WHAT IS NEEDED
Retype the records word for word. Skip every image.

++++

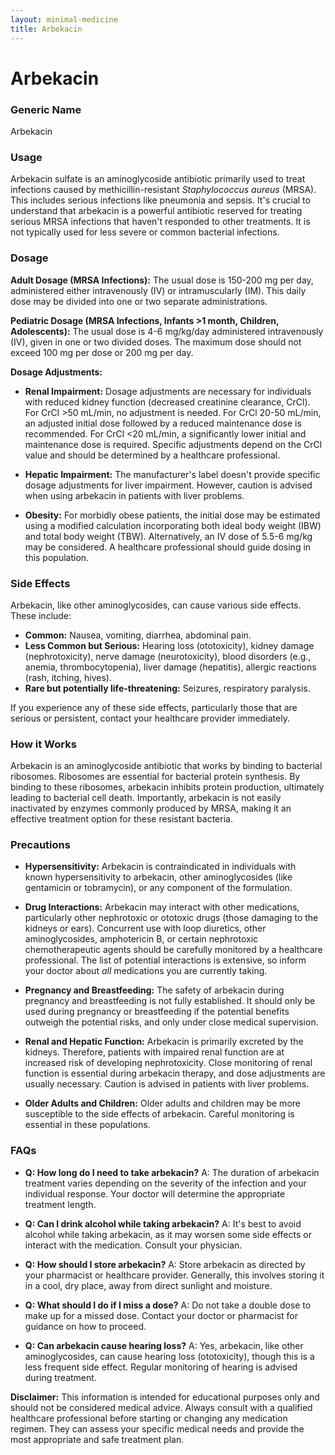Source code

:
 ```yaml
---
layout: minimal-medicine
title: Arbekacin
---
```


# Arbekacin
### Generic Name
Arbekacin

### Usage
Arbekacin sulfate is an aminoglycoside antibiotic primarily used to treat infections caused by methicillin-resistant *Staphylococcus aureus* (MRSA).  This includes serious infections like pneumonia and sepsis.  It's crucial to understand that arbekacin is a powerful antibiotic reserved for treating serious MRSA infections that haven't responded to other treatments.  It is not typically used for less severe or common bacterial infections.

### Dosage

**Adult Dosage (MRSA Infections):**  The usual dose is 150-200 mg per day, administered either intravenously (IV) or intramuscularly (IM). This daily dose may be divided into one or two separate administrations.

**Pediatric Dosage (MRSA Infections, Infants >1 month, Children, Adolescents):**  The usual dose is 4-6 mg/kg/day administered intravenously (IV), given in one or two divided doses. The maximum dose should not exceed 100 mg per dose or 200 mg per day.

**Dosage Adjustments:**

* **Renal Impairment:** Dosage adjustments are necessary for individuals with reduced kidney function (decreased creatinine clearance, CrCl).  For CrCl >50 mL/min, no adjustment is needed.  For CrCl 20-50 mL/min, an adjusted initial dose followed by a reduced maintenance dose is recommended.  For CrCl <20 mL/min, a significantly lower initial and maintenance dose is required. Specific adjustments depend on the CrCl value and should be determined by a healthcare professional.

* **Hepatic Impairment:** The manufacturer's label doesn't provide specific dosage adjustments for liver impairment. However, caution is advised when using arbekacin in patients with liver problems.

* **Obesity:** For morbidly obese patients, the initial dose may be estimated using a modified calculation incorporating both ideal body weight (IBW) and total body weight (TBW).  Alternatively, an IV dose of 5.5-6 mg/kg may be considered.  A healthcare professional should guide dosing in this population.


### Side Effects

Arbekacin, like other aminoglycosides, can cause various side effects.  These include:

* **Common:** Nausea, vomiting, diarrhea, abdominal pain.
* **Less Common but Serious:**  Hearing loss (ototoxicity), kidney damage (nephrotoxicity),  nerve damage (neurotoxicity),  blood disorders (e.g., anemia, thrombocytopenia), liver damage (hepatitis), allergic reactions (rash, itching, hives).  
* **Rare but potentially life-threatening:** Seizures, respiratory paralysis.


If you experience any of these side effects, particularly those that are serious or persistent, contact your healthcare provider immediately.

### How it Works

Arbekacin is an aminoglycoside antibiotic that works by binding to bacterial ribosomes.  Ribosomes are essential for bacterial protein synthesis. By binding to these ribosomes, arbekacin inhibits protein production, ultimately leading to bacterial cell death. Importantly, arbekacin is not easily inactivated by enzymes commonly produced by MRSA, making it an effective treatment option for these resistant bacteria.


### Precautions

* **Hypersensitivity:** Arbekacin is contraindicated in individuals with known hypersensitivity to arbekacin, other aminoglycosides (like gentamicin or tobramycin), or any component of the formulation.

* **Drug Interactions:**  Arbekacin may interact with other medications, particularly other nephrotoxic or ototoxic drugs (those damaging to the kidneys or ears).  Concurrent use with loop diuretics, other aminoglycosides, amphotericin B, or certain nephrotoxic chemotherapeutic agents should be carefully monitored by a healthcare professional.  The list of potential interactions is extensive, so inform your doctor about *all* medications you are currently taking.

* **Pregnancy and Breastfeeding:** The safety of arbekacin during pregnancy and breastfeeding is not fully established.  It should only be used during pregnancy or breastfeeding if the potential benefits outweigh the potential risks, and only under close medical supervision.

* **Renal and Hepatic Function:** Arbekacin is primarily excreted by the kidneys. Therefore, patients with impaired renal function are at increased risk of developing nephrotoxicity.  Close monitoring of renal function is essential during arbekacin therapy, and dose adjustments are usually necessary.  Caution is advised in patients with liver problems.

* **Older Adults and Children:** Older adults and children may be more susceptible to the side effects of arbekacin.  Careful monitoring is essential in these populations.  


### FAQs

* **Q: How long do I need to take arbekacin?**  A: The duration of arbekacin treatment varies depending on the severity of the infection and your individual response. Your doctor will determine the appropriate treatment length.

* **Q: Can I drink alcohol while taking arbekacin?** A: It's best to avoid alcohol while taking arbekacin, as it may worsen some side effects or interact with the medication. Consult your physician.

* **Q: How should I store arbekacin?** A: Store arbekacin as directed by your pharmacist or healthcare provider.  Generally, this involves storing it in a cool, dry place, away from direct sunlight and moisture.

* **Q: What should I do if I miss a dose?** A:  Do not take a double dose to make up for a missed dose. Contact your doctor or pharmacist for guidance on how to proceed.

* **Q:  Can arbekacin cause hearing loss?** A: Yes, arbekacin, like other aminoglycosides, can cause hearing loss (ototoxicity), though this is a less frequent side effect.  Regular monitoring of hearing is advised during treatment.


**Disclaimer:** This information is intended for educational purposes only and should not be considered medical advice.  Always consult with a qualified healthcare professional before starting or changing any medication regimen.  They can assess your specific medical needs and provide the most appropriate and safe treatment plan.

++++

TASK SOLUTION
Source code

:
 ```yaml
---
layout: minimal-medicine
title: Arbekacin
---
```


# Arbekacin
### Generic Name
Arbekacin

### Usage
Arbekacin sulfate is an aminoglycoside antibiotic primarily used to treat infections caused by methicillin-resistant *Staphylococcus aureus* (MRSA).  This includes serious infections like pneumonia and sepsis.  It's crucial to understand that arbekacin is a powerful antibiotic reserved for treating serious MRSA infections that haven't responded to other treatments.  It is not typically used for less severe or common bacterial infections.

### Dosage

**Adult Dosage (MRSA Infections):**  The usual dose is 150-200 mg per day, administered either intravenously (IV) or intramuscularly (IM). This daily dose may be divided into one or two separate administrations.

**Pediatric Dosage (MRSA Infections, Infants >1 month, Children, Adolescents):**  The usual dose is 4-6 mg/kg/day administered intravenously (IV), given in one or two divided doses. The maximum dose should not exceed 100 mg per dose or 200 mg per day.

**Dosage Adjustments:**

* **Renal Impairment:** Dosage adjustments are necessary for individuals with reduced kidney function (decreased creatinine clearance, CrCl).  For CrCl >50 mL/min, no adjustment is needed.  For CrCl 20-50 mL/min, an adjusted initial dose followed by a reduced maintenance dose is recommended.  For CrCl <20 mL/min, a significantly lower initial and maintenance dose is required. Specific adjustments depend on the CrCl value and should be determined by a healthcare professional.

* **Hepatic Impairment:** The manufacturer's label doesn't provide specific dosage adjustments for liver impairment. However, caution is advised when using arbekacin in patients with liver problems.

* **Obesity:** For morbidly obese patients, the initial dose may be estimated using a modified calculation incorporating both ideal body weight (IBW) and total body weight (TBW).  Alternatively, an IV dose of 5.5-6 mg/kg may be considered.  A healthcare professional should guide dosing in this population.


### Side Effects

Arbekacin, like other aminoglycosides, can cause various side effects.  These include:

* **Common:** Nausea, vomiting, diarrhea, abdominal pain.
* **Less Common but Serious:**  Hearing loss (ototoxicity), kidney damage (nephrotoxicity),  nerve damage (neurotoxicity),  blood disorders (e.g., anemia, thrombocytopenia), liver damage (hepatitis), allergic reactions (rash, itching, hives).  
* **Rare but potentially life-threatening:** Seizures, respiratory paralysis.


If you experience any of these side effects, particularly those that are serious or persistent, contact your healthcare provider immediately.

### How it Works

Arbekacin is an aminoglycoside antibiotic that works by binding to bacterial ribosomes.  Ribosomes are essential for bacterial protein synthesis. By binding to these ribosomes, arbekacin inhibits protein production, ultimately leading to bacterial cell death. Importantly, arbekacin is not easily inactivated by enzymes commonly produced by MRSA, making it an effective treatment option for these resistant bacteria.


### Precautions

* **Hypersensitivity:** Arbekacin is contraindicated in individuals with known hypersensitivity to arbekacin, other aminoglycosides (like gentamicin or tobramycin), or any component of the formulation.

* **Drug Interactions:**  Arbekacin may interact with other medications, particularly other nephrotoxic or ototoxic drugs (those damaging to the kidneys or ears).  Concurrent use with loop diuretics, other aminoglycosides, amphotericin B, or certain nephrotoxic chemotherapeutic agents should be carefully monitored by a healthcare professional.  The list of potential interactions is extensive, so inform your doctor about *all* medications you are currently taking.

* **Pregnancy and Breastfeeding:** The safety of arbekacin during pregnancy and breastfeeding is not fully established.  It should only be used during pregnancy or breastfeeding if the potential benefits outweigh the potential risks, and only under close medical supervision.

* **Renal and Hepatic Function:** Arbekacin is primarily excreted by the kidneys. Therefore, patients with impaired renal function are at increased risk of developing nephrotoxicity.  Close monitoring of renal function is essential during arbekacin therapy, and dose adjustments are usually necessary.  Caution is advised in patients with liver problems.

* **Older Adults and Children:** Older adults and children may be more susceptible to the side effects of arbekacin.  Careful monitoring is essential in these populations.  


### FAQs

* **Q: How long do I need to take arbekacin?**  A: The duration of arbekacin treatment varies depending on the severity of the infection and your individual response. Your doctor will determine the appropriate treatment length.

* **Q: Can I drink alcohol while taking arbekacin?** A: It's best to avoid alcohol while taking arbekacin, as it may worsen some side effects or interact with the medication. Consult your physician.

* **Q: How should I store arbekacin?** A: Store arbekacin as directed by your pharmacist or healthcare provider.  Generally, this involves storing it in a cool, dry place, away from direct sunlight and moisture.

* **Q: What should I do if I miss a dose?** A:  Do not take a double dose to make up for a missed dose. Contact your doctor or pharmacist for guidance on how to proceed.

* **Q:  Can arbekacin cause hearing loss?** A: Yes, arbekacin, like other aminoglycosides, can cause hearing loss (ototoxicity), though this is a less frequent side effect.  Regular monitoring of hearing is advised during treatment.


**Disclaimer:** This information is intended for educational purposes only and should not be considered medical advice.  Always consult with a qualified healthcare professional before starting or changing any medication regimen.  They can assess your specific medical needs and provide the most appropriate and safe treatment plan.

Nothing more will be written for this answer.